Electrical mechanical energy can be created in one of two ways: with an electrical generator or a motor. The term electrical generator is used to describe a range of devices that convert mechanical energy into electricity. A motor converts electrical energy into mechanical, which is the opposite process to the electrical generator. The energy can be used for a variety of purposes, ranging from a large electrical generating station to the motor of an electric car.
It is important to note that there is no such thing as free energy. All energy must be created from something, and must use up a resource. Some type of device is required to translate the energy from one form to another. For example, solar energy requires the use of the solar panels to capture the sun's rays and convert the heat into electrical energy. This rule applies to electrical mechanical energy as well.
An electrical generator uses electromagnetic induction to convert energy from mechanical to electrical. Mechanical energy is created by a wind turbine, hand crank, or turbine steam engine. The generator is designed to absorb the energy as it is created by the mechanical fixture. The mechanical energy moves the turbine blades, typically against the direction of the magnetic force. This movement generates electromagnetic energy.
The motor is used to convert electrical into mechanical energy. The electrical energy is received by the motor, which then creates mechanical energy by moving the rotor. This process is the exact opposite of mechanical energy, but has many of the same elements.
Both a generator or motor have a rotor and a stator. A rotor is the actual rotating part of any alternator, generator, or motor. The stator is the stationary part that holds the rotor in place. The armature actually generates electrical current within the generator and is built into either the rotor or the stator. The magnetic field is created by a magnet mounted onto the rotor or the stator.

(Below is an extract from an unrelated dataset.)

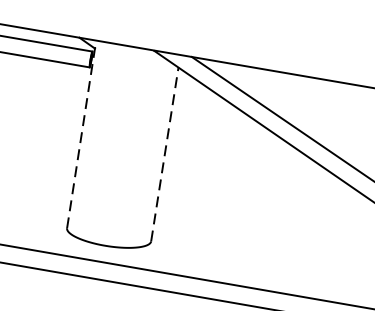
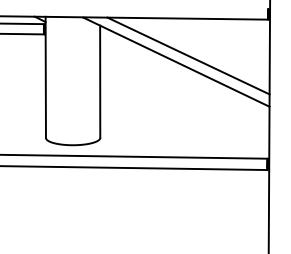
line: (81, 134) -> (45, 77), dashed -> solid
line: (165, 154) -> (100, 81), dashed -> solid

Electrical mechanical energy is a common source of power for large power stations and other mechanical equipment. Electrical power is in high demand, and this continual demand requires the development of new, more efficient ways of harnessing the results of electrical mechanical energy generation. High voltage energy cannot be stored, but must be available upon demand. A career in electrical or mechanical engineering is centered around the use of this energy in a variety of devises. Positions are available in electrical power generation stations, transformer stations, and related facilities.